** Extrait à étudier **
+---+
Le problème de fond est qu’il n’y a aucune réflexion
alternative à la doctrine de l’ingérence humanitaire. Aucune
réflexion sur le militarisme et sur ce que serait une
politique de paix et de désarmement, aucune réflexion sur le
monde multipolaire qui se met en place et sur ce qu’un
véritable internationalisme signifierait à l’intérieur de
celui-ci, et aucune réflexion sur les effets désastreux des
politiques impériales américaines. A chaque crise, on réagit
dans l’urgence, « pour sauver les civils », en disant qu’on
réfléchira après. Mais comme la réflexion ne vient jamais,
on reste éternellement « dans l’urgence », c’est-à-dire à la
traîne du discours dominant.
Tout le monde, surtout à gauche, adore se moquer de BHL,
mais en réalité la victoire de la révolution (ou de la
contre-révolution) dans la pensée française accomplie par
les nouveaux philosophes dans les années 70-80 a été totale.
A partir de cette époque, la pensée politique a été
remplacée par une sorte de religion de la culpabilité. La
France et les Français sont éternellement coupables, en mode
majeur, du régime de Vichy et des déportations, et en mode
mineur, du colonialisme et de la guerre d’Algérie ; les
nombreux « ex », communistes, maos etc. sont, eux,
« coupables » des crimes de Staline, Mao ou Pol Pot. Ce
climat engendre, sur le plan intérieur, une extraordinaire
volonté de contrôle de toute pensée ou parole hétérodoxe,
qui soi-disant nous ramèneraient « aux heures les plus
sombres de notre histoire », pour utiliser la formule
consacrée. Ceci empêche toute pensée indépendante du
discours dominant, en tout cas sur des sujets comme la
souveraineté nationale. Sur le plan extérieur, le discours
de la culpabilité implique que la France a l’obligation de
« venir au secours des victimes », par analogie, en mode
majeur, avec les Juifs victimes des Nazis et, en mode
mineur, des républicains espagnols contre Franco. Face à
cette pensée quasi-religieuse, aucune réflexion sur le
droit, le militarisme ou l’impérialisme n’est possible.
+---+
** Entrées à traiter **
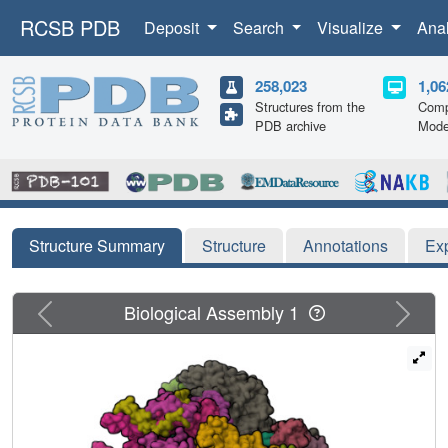
RCSB PDB
Deposit
Search
Visualize
Ana
258,023
1,06
Structures from the
Comp
PDB archive
Mode
Structure Summary
Structure
Annotations
Ex
Previous
Next
Biological Assembly 1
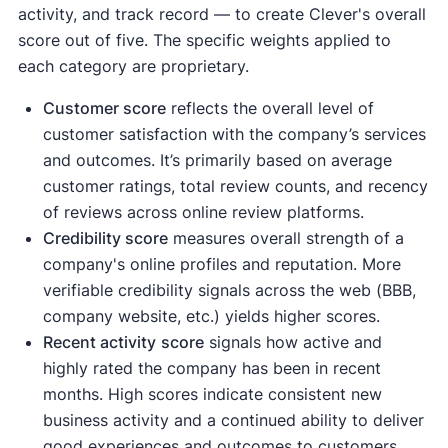
activity, and track record — to create Clever's overall
score out of five. The specific weights applied to
each category are proprietary.
Customer score
reflects the overall level of
customer satisfaction with the company’s services
and outcomes. It’s primarily based on average
customer ratings, total review counts, and recency
of reviews across online review platforms.
Credibility score
measures overall strength of a
company's online profiles and reputation. More
verifiable credibility signals across the web (BBB,
company website, etc.) yields higher scores.
Recent activity
score
signals how active and
highly rated the company has been in recent
months. High scores indicate consistent new
business activity and a continued ability to deliver
good experiences and outcomes to customers.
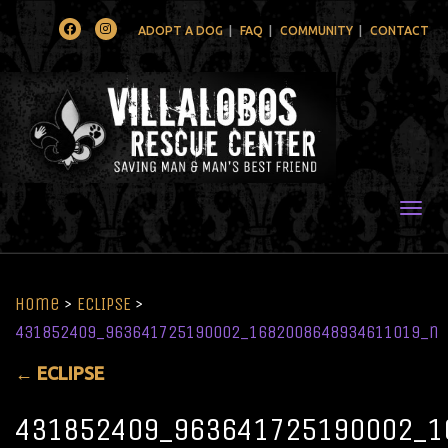
Facebook
Instagram
ADOPT A DOG
FAQ
COMMUNITY
CONTACT
Togg
Home
>
ECLIPSE
>
431852409_963641725190002_1682008648934611019_n
←
ECLIPSE
431852409_963641725190002_1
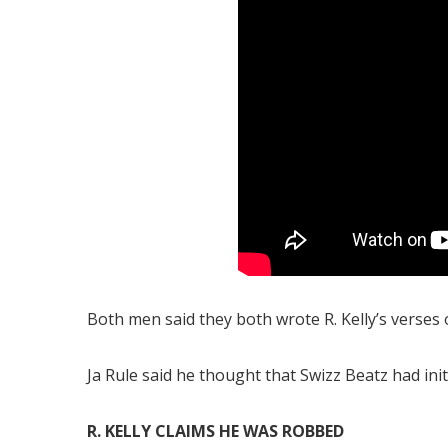
Both men said they both wrote R. Kelly’s verses o
Ja Rule said he thought that Swizz Beatz had init
R. KELLY CLAIMS HE WAS ROBBED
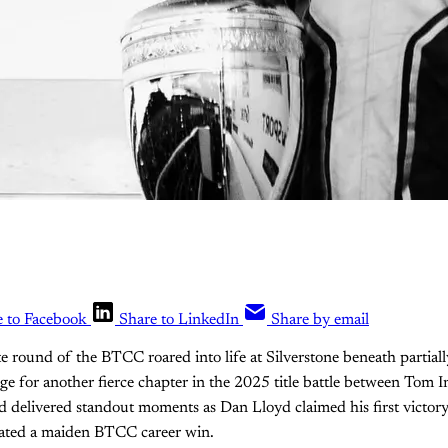
e to Facebook
Share to LinkedIn
Share by email
e round of the BTCC roared into life at Silverstone beneath partiall
tage for another fierce chapter in the 2025 title battle between Tom
delivered standout moments as Dan Lloyd claimed his first victory
ated a maiden BTCC career win.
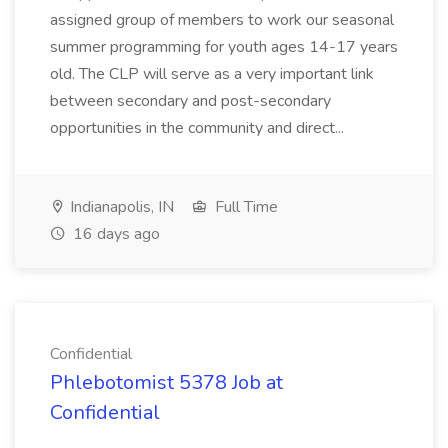
assigned group of members to work our seasonal
summer programming for youth ages 14-17 years
old. The CLP will serve as a very important link
between secondary and post-secondary
opportunities in the community and direct...
Indianapolis, IN
Full Time
16 days ago
Confidential
Phlebotomist 5378 Job at
Confidential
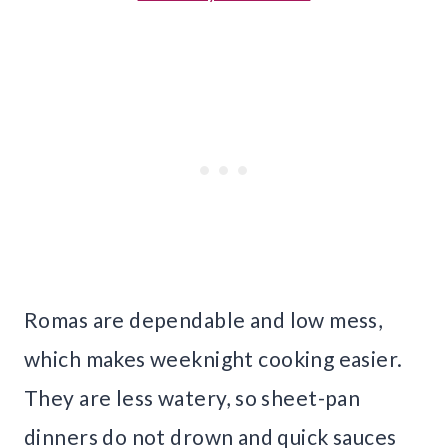
Romas are dependable and low mess,
which makes weeknight cooking easier.
They are less watery, so sheet-pan
dinners do not drown and quick sauces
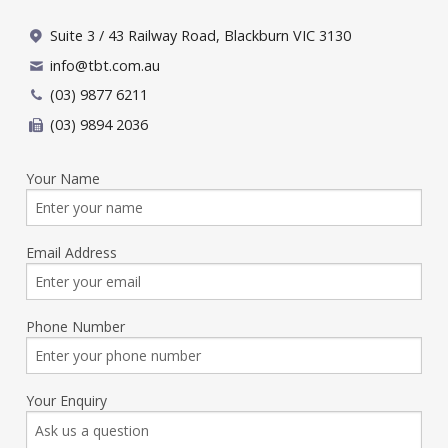
Suite 3 / 43 Railway Road, Blackburn VIC 3130
info@tbt.com.au
(03) 9877 6211
(03) 9894 2036
Your Name
Email Address
Phone Number
Your Enquiry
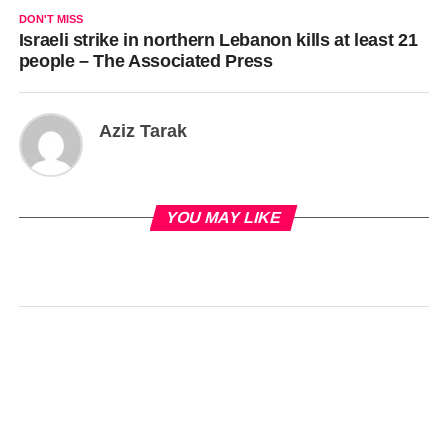
DON'T MISS
Israeli strike in northern Lebanon kills at least 21
people – The Associated Press
Aziz Tarak
YOU MAY LIKE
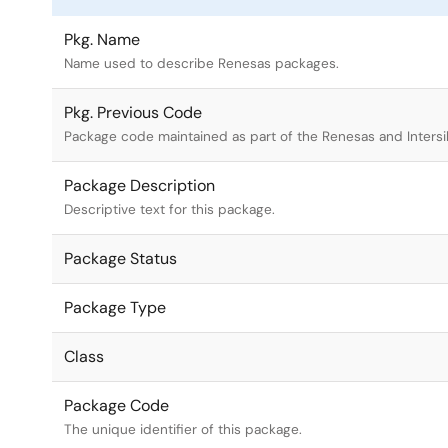
Pkg. Name
Name used to describe Renesas packages.
Pkg. Previous Code
Package code maintained as part of the Renesas and Intersi
Package Description
Descriptive text for this package.
Package Status
Package Type
Class
Package Code
The unique identifier of this package.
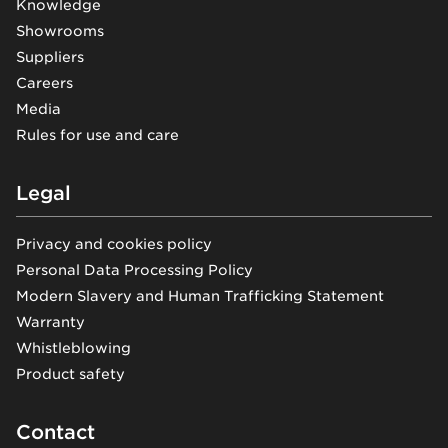
Knowledge
Showrooms
Suppliers
Careers
Media
Rules for use and care
Legal
Privacy and cookies policy
Personal Data Processing Policy
Modern Slavery and Human Trafficking Statement
Warranty
Whistleblowing
Product safety
Contact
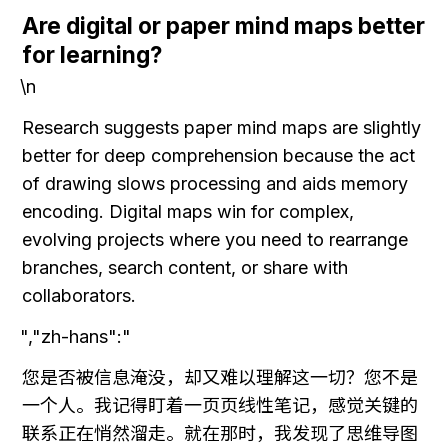
Are digital or paper mind maps better 
for learning?
\n
Research suggests paper mind maps are slightly 
better for deep comprehension because the act 
of drawing slows processing and aids memory 
encoding. Digital maps win for complex, 
evolving projects where you need to rearrange 
branches, search content, or share with 
collaborators.
","zh-hans":"
您是否被信息淹没，却又难以理解这一切？您不是
一个人。我记得盯着一页页线性笔记，感觉关键的
联系正在悄然溜走。就在那时，我发现了思维导图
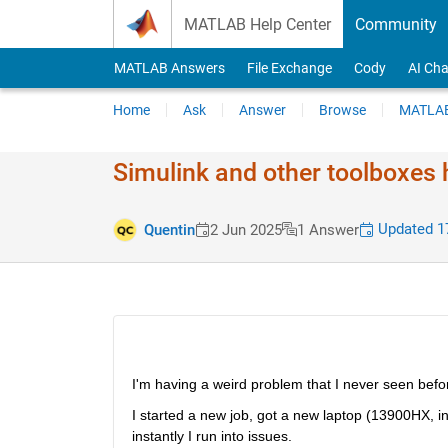
Skip to content
MATLAB Help Center
Community
MATLAB Answers
File Exchange
Cody
AI Cha
Home
Ask
Answer
Browse
MATLAB
Simulink and other toolboxes h
Updated 17
Quentin
2 Jun 2025
1 Answer
I'm having a weird problem that I never seen befor
I started a new job, got a new laptop (13900HX, i
instantly I run into issues.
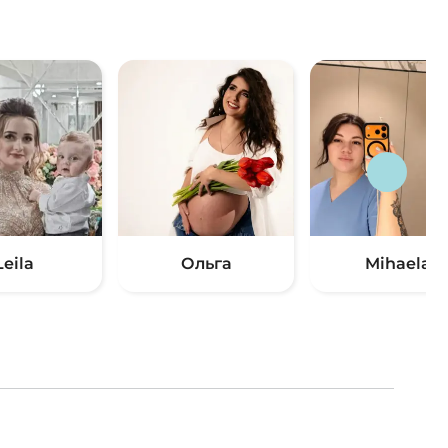
Leila
Ольга
Mihaela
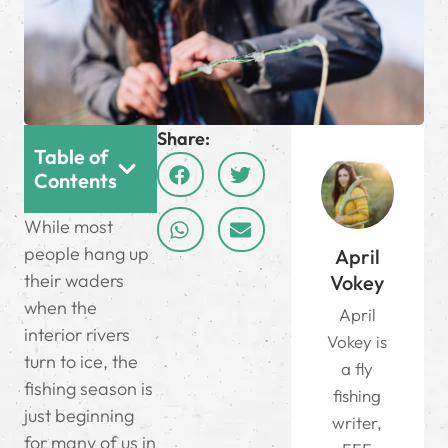
Share:
Table of
Contents
While most
people hang up
April
their waders
Vokey
when the
April
interior rivers
Vokey is
turn to ice, the
a fly
fishing season is
fishing
just beginning
writer,
for many of us in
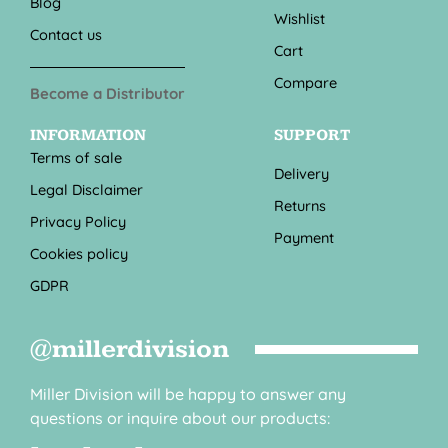
Blog
Wishlist
Contact us
Cart
Compare
Become a Distributor
INFORMATION
SUPPORT
Terms of sale
Delivery
Legal Disclaimer
Returns
Privacy Policy
Payment
Cookies policy
GDPR
@millerdivision
Miller Division will be happy to answer any
questions or inquire about our products:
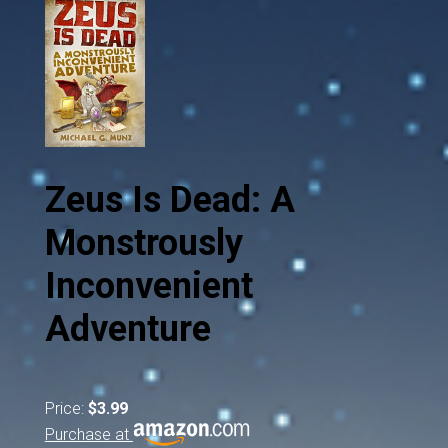
Zeus Is Dead: A
Monstrously
Inconvenient
Adventure
Price:
$3.99
Purchase at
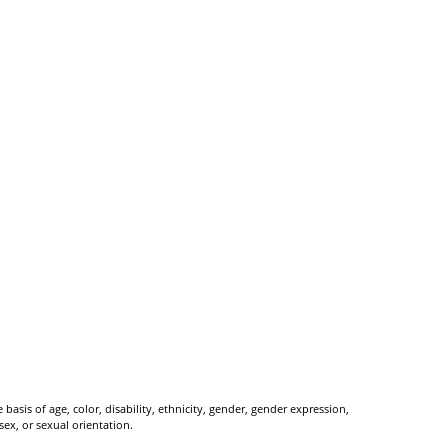
basis of age, color, disability, ethnicity, gender, gender expression,
 sex, or sexual orientation.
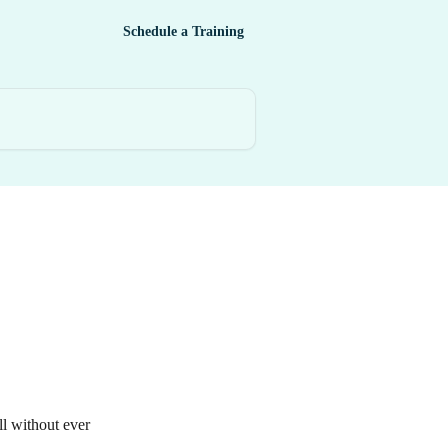
Schedule a Training
l without ever 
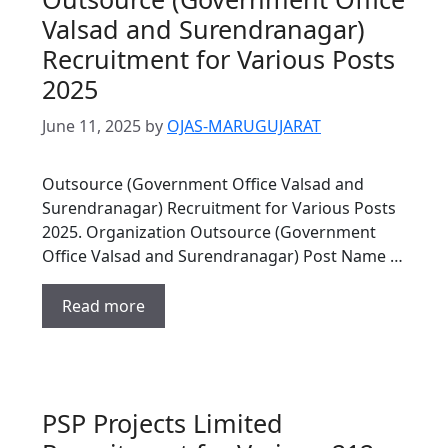
Valsad and Surendranagar)
Recruitment for Various Posts
2025
June 11, 2025
by
OJAS-MARUGUJARAT
Outsource (Government Office Valsad and
Surendranagar) Recruitment for Various Posts
2025. Organization Outsource (Government
Office Valsad and Surendranagar) Post Name …
Read more
PSP Projects Limited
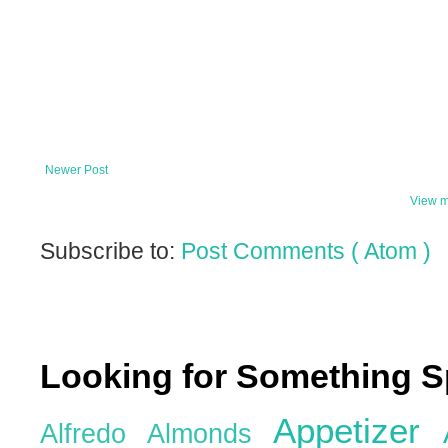
Newer Post
View m
Subscribe to:
Post Comments ( Atom )
Looking for Something S
Appetizer
Alfredo
Almonds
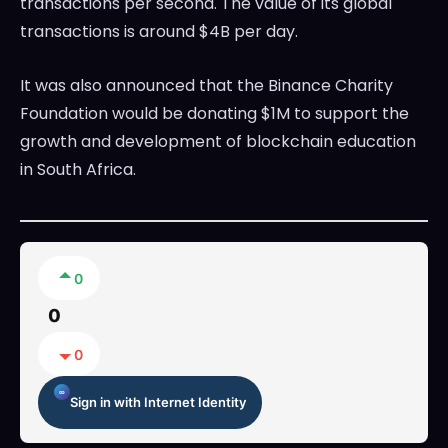
transactions per second. The value of its global
transactions is around $4B per day.
It was also announced that the Binance Charity
Foundation would be donating $1M to support the
growth and development of blockchain education
in South Africa.
0
0
0
Sign in with Internet Identity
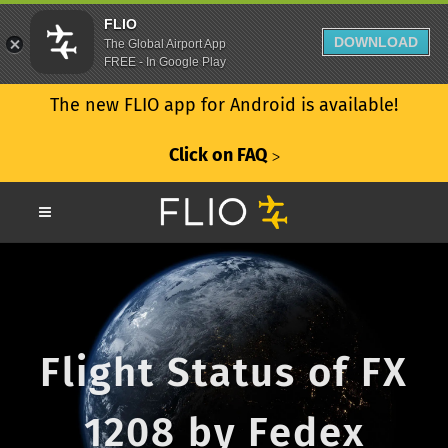
FLIO
DOWNLOAD
The Global Airport App
FREE - In Google Play
The new FLIO app for Android is available!
Click on FAQ
ᐳ
Flight Status of FX
1208 by Fedex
+---+
** Questions de compréhension **
• A. Relevez toutes les personnes désignées par leur nom dans l'extrait sur l'ingérence humanitaire.
• B. Présentez en tableau Markdown, avec les colonnes « Rang » et « Ligne », le passage des entrées allant de la ligne contenant « Schedule a Training » jusqu'à la ligne contenant « PSP Projects Limited », ces deux lignes comprises. Omettez les lignes vides ainsi que les images.
L'extrait et les entrées proviennent de sources sans lien entre elles.

** Réponses par question **
• A.
- BHL
- Staline
- Mao
- Pol Pot
- Franco

• B.
| Rang | Ligne |
|---|---|
| 1 | Schedule a Training |
| 2 | l without ever  |
| 3 | Valsad and Surendranagar) |
| 4 | Recruitment for Various Posts |
| 5 | 2025 |
| 6 | June 11, 2025 |
| 7 | by |
| 8 | OJAS-MARUGUJARAT |
| 9 | Outsource (Government Office Valsad and |
| 10 | Surendranagar) Recruitment for Various Posts |
| 11 | 2025. Organization Outsource (Government |
| 12 | Office Valsad and Surendranagar) Post Name … |
| 13 | Read more |
| 14 | PSP Projects Limited |